Can a Kitchen Solvers franchisee withhold payment of amounts owed to the franchisor?
Kitchen_Solvers Franchise · 2025 FDDAnswer from 2025 FDD Document
In either case, you shall pay us (and to the appropriate governmental authority) such additional amounts as are necessary to provide us, after taking such taxes into account (including any additional taxes imposed on such additional amounts), with the same amount that we would have received or accrued had such withholding or other payment, whether by you or by us, not been required.
Source: Item 22 — Contracts (FDD page 49)
What This Means (2025 FDD)
Based on the 2025 Kitchen Solvers Franchise Disclosure Document, if any governmental authority requires a Kitchen Solvers franchisee to withhold payments to the franchisor for taxes or other reasons, the franchisee is obligated to pay additional amounts to Kitchen Solvers. This ensures that after accounting for the withheld taxes (including any taxes imposed on the additional amounts), Kitchen Solvers receives the same amount it would have received had the withholding not been required.
This provision means that a Kitchen Solvers franchisee cannot simply deduct the amount of any required withholding from their payments to the franchisor.

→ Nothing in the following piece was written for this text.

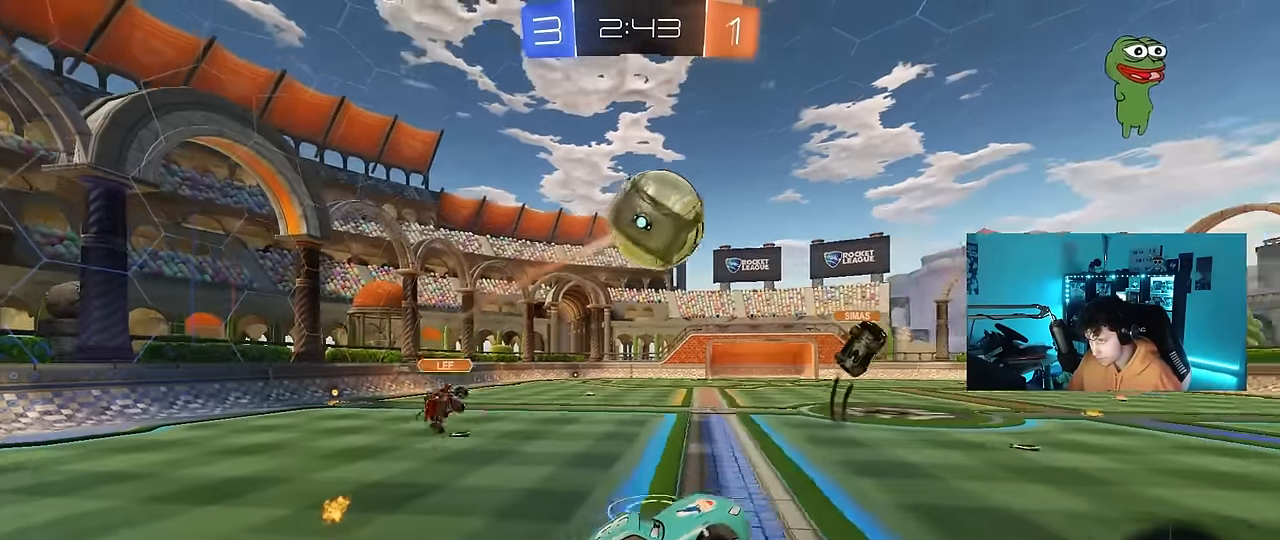
{"keys": ["a", "s"], "mouse": ["left"], "mouse_move": "still", "events": [[50, "a", "down"], [134, "mouse_right", "up"], [134, "shift", "down"], [284, "d", "up"], [367, "shift", "up"]]}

Instead, the franchisee must 'gross up' the payment to cover both the withholding and the amount Kitchen Solvers is originally due. This protects the franchisor's revenue stream and ensures they receive the full financial benefit of the franchise agreement, regardless of any legal or regulatory requirements imposed on the franchisee.
For a prospective Kitchen Solvers franchisee, this highlights the importance of understanding all potential tax and legal obligations that could affect payments to the franchisor. It also emphasizes the need to factor in these additional costs when budgeting and forecasting the financial performance of the franchise. Failure to comply with this provision could result in a breach of the franchise agreement and potential legal or financial repercussions.